Thursday, March 11, 2010

Craftiness

A few weeks ago, when the Olympics were in full swing, I decided that I would not sit idly watching tv. I would make my hands busy and create something. It was hard to write while paying attention to the aerial flips and twists of ski jumping and ice skating, so I figured I needed something that would be fairly mindless. I decided to take up quilting again.

I first started quilting back in 2005 when I was living in Arlington, Mass. However, I tried to start quilting in 2002 in Salem, MA. In 2002, I bought a book, fabric, and thread to make a flying geese runner. I still have that fabric (untouched) somewhere. But my commute in Arlington brought me by a fabric store every day, called Fabric Corner. It really was on a corner too. I drifted in out of curiosity, and also because I love fabrics. The feel of different fabrics. The colors of each bolt. The potential.

My love affair with fabric started earlier than that though, when I was about 8 or 9. The neighborhood girls started a sewing club, and we would gather in my friend Emily's room and make pillows and...I think that's all we made. Emily's mom provided the fabric and materials, and we read Archie comics, drank soda, and listened to music while making tiny pillows for our teddy bears. I think I made one for my sister who was in college at the time. It was quite quaint really, looking back on it.

But in 2005 I was looking for a distraction to my life. A method of creating that went beyond writing. Maybe a way to bond with some females, having been out of grad school a few years and trying not to partake in the 5 PM martini hour every night with the gals I did hang out with. It's possible my subconsciousness remembered my childhood sewing club and wanted to recreate it. So I signed up for a quilting class. I ended up not making any friends, but did come away with a really nice twin sampler quilt, a knowledge of pairing fabrics, and the ability to knot a thread in 2 seconds flat perfectly every time. Really, every time.

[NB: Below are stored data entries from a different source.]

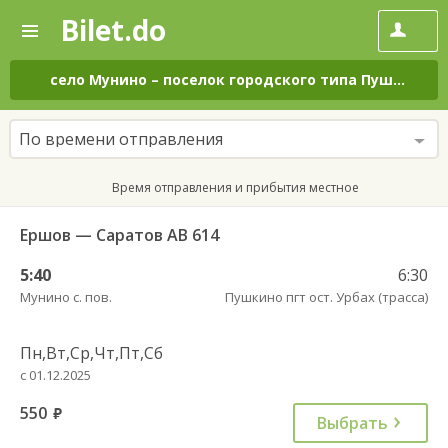
Bilet.do
—
Bilet.do
Поиск
и
покупка
село Мунино
–
поселок городского типа Пушкино
н
билетов
на
автобус
По времени отправления
онлайн
Время отправления и прибытия местное
Ершов — Саратов АВ 614
5:40
6:30
Мунино с. пов.
Пушкино пгт ост. Урбах (трасса)
Пн,Вт,Ср,Чт,Пт,Сб
с 01.12.2025
550
руб.
Выбрать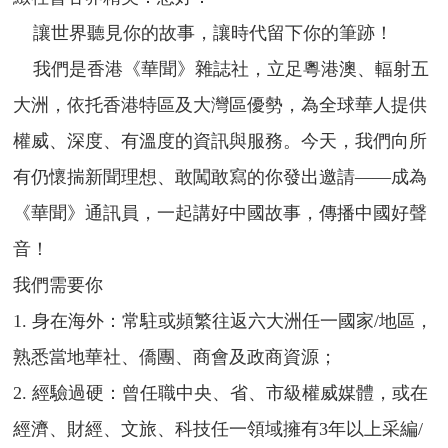
讓世界聽見你的故事，讓時代留下你的筆跡！
我們是香港《華聞》雜誌社，立足粵港澳、輻射五
大洲，依托香港特區及大灣區優勢，為全球華人提供
權威、深度、有溫度的資訊與服務。今天，我們向所
有仍懷揣新聞理想、敢闖敢寫的你發出邀請——成為
《華聞》通訊員，一起講好中國故事，傳播中國好聲
音！
我們需要你
1. 身在海外：常駐或頻繁往返六大洲任一國家/地區，
熟悉當地華社、僑團、商會及政商資源；
2. 經驗過硬：曾任職中央、省、市級權威媒體，或在
經濟、財經、文旅、科技任一領域擁有3年以上采編/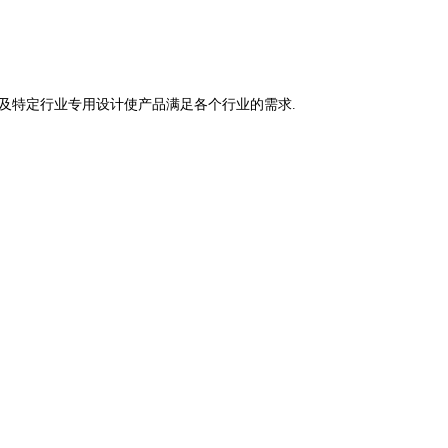
度及特定行业专用设计使产品满足各个行业的需求.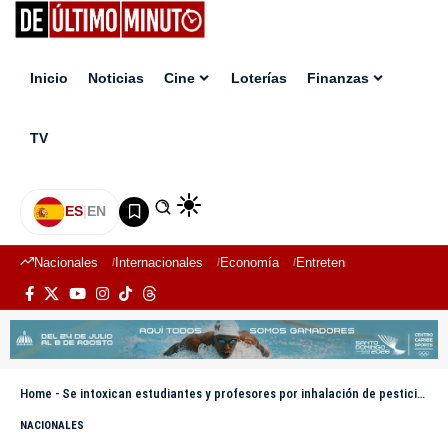
Inicio
Noticias
Cine
Loterías
Finanzas
TV
ES
|
EN
Nacionales
Internacionales
Economía
Entretenimiento
Deport
Home
-
Se intoxican estudiantes y profesores por inhalación de pesticida en escuela de Santiago
NACIONALES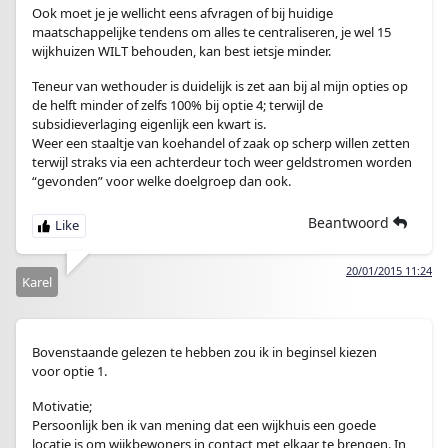
Ook moet je je wellicht eens afvragen of bij huidige
maatschappelijke tendens om alles te centraliseren, je wel 15
wijkhuizen WILT behouden, kan best ietsje minder.
Teneur van wethouder is duidelijk is zet aan bij al mijn opties op
de helft minder of zelfs 100% bij optie 4; terwijl de
subsidieverlaging eigenlijk een kwart is.
Weer een staaltje van koehandel of zaak op scherp willen zetten
terwijl straks via een achterdeur toch weer geldstromen worden
“gevonden” voor welke doelgroep dan ook.
Beantwoord
20/01/2015 11:24
Karel
Bovenstaande gelezen te hebben zou ik in beginsel kiezen
voor optie 1.
Motivatie;
Persoonlijk ben ik van mening dat een wijkhuis een goede
locatie is om wijkbewoners in contact met elkaar te brengen. In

However, a lot happened in the past 5 years, and while I've made 2 or 3 baby quilts for friends, I haven't done much real quilting since. A promised wedding quilt for another friend was recently found in pieces in a box I hadn't opened since 2007, although I think I can get 6 cool pillows out of it. But, being determined to watch the Olympics and not feel guilty for being lazy (an old Catholic trait I can't shake), I ventured to the fabric store with a baby quilt in mind for my son.

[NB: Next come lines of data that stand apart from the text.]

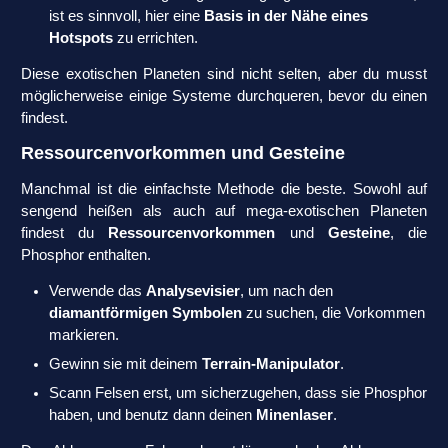
ist es sinnvoll, hier eine
Basis in der Nähe eines
Hotspots
zu errichten.
Diese exotischen Planeten sind nicht selten, aber du musst
möglicherweise einige Systeme durchqueren, bevor du einen
findest.
Ressourcenvorkommen und Gesteine
Manchmal ist die einfachste Methode die beste. Sowohl auf
sengend heißen als auch auf mega-exotischen Planeten
findest du
Ressourcenvorkommen
und
Gesteine
, die
Phosphor enthalten.
Verwende das
Analysevisier
, um nach den
diamantförmigen Symbolen
zu suchen, die Vorkommen
markieren.
Gewinn sie mit deinem
Terrain-Manipulator
.
Scann Felsen erst, um sicherzugehen, dass sie Phosphor
haben, und benutz dann deinen
Minenlaser
.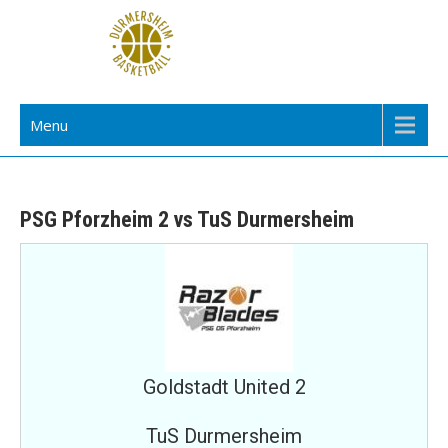
Skip
to
content
TuS Durmersheim Basketball
Menu
PSG Pforzheim 2 vs TuS Durmersheim
Goldstadt United 2
TuS Durmersheim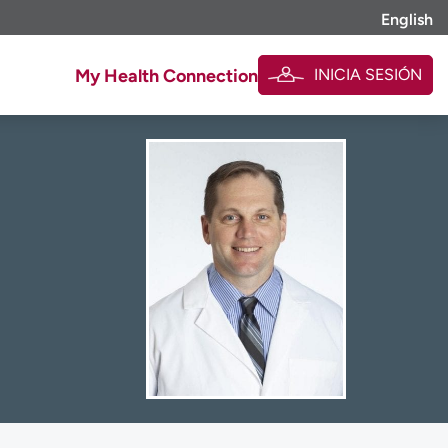
English
INICIA SESIÓN
My Health Connection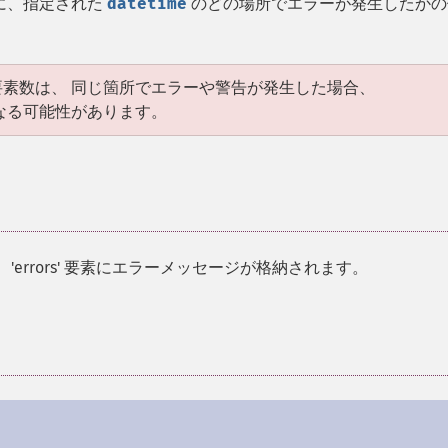
に、指定された
datetime
のどの場所でエラーが発生したかの
素数は、 同じ箇所でエラーや警告が発生した場合、
なる可能性があります。
errors' 要素にエラーメッセージが格納されます。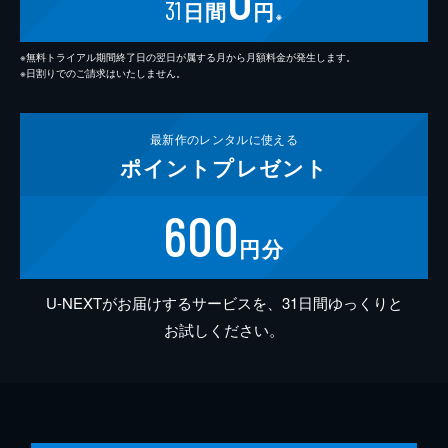
31
日間
円
※
※無料トライアル期間終了日の翌日が属する月から月額料金が発生します。
※日割りでのご請求はいたしません。
最新作の
レンタルに使える
ポイント
プレゼント
600
円分
U-NEXTがお届けするサービスを、31日間ゆっくりと
お試しください。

There is one thing about fabric stores that many people don't know. They are time suckers. There are hundreds of bolts of fabrics, and once you find one you like you then have to find another one you like that compliments the first one. Then there is thread selection. Needle selection. Batting selection. And how much fabric do you really need? I've never had trouble finding help in the smaller stores, in fact, the women help too much. You walk in looking for a yard of fabric to cut up then $70 later you walk out with 3 different fabrics, and a new plan of your vision.

I went into A Quilter's Way in Concord, MA and poked around. At least I had a project in mind: a baby quilt. I even had a theme; we had just picked out the nursery bedding that has woodland animals on it. I circled the shop pulling fabrics I liked and tried pairing them together. The women in the shop left me alone for the most part, but I finally called one of them over to ask an opinion. They all descended upon me, one even bringing over a complementary fabric to match the border I had created. $50 later I walked out semi-confident that I could finish the project.

I'm still working on it.

1 comment:

Every Inch said...

Sometimes starting is the hardest part, and sometimes it's finishing. I'm a knitter who cringes at finishing work, weaving in ends and all that....it's frustrating to have done so much, be so close to finished, and then still have time consuming work to do....

Sometimes it's easier with a friend around!!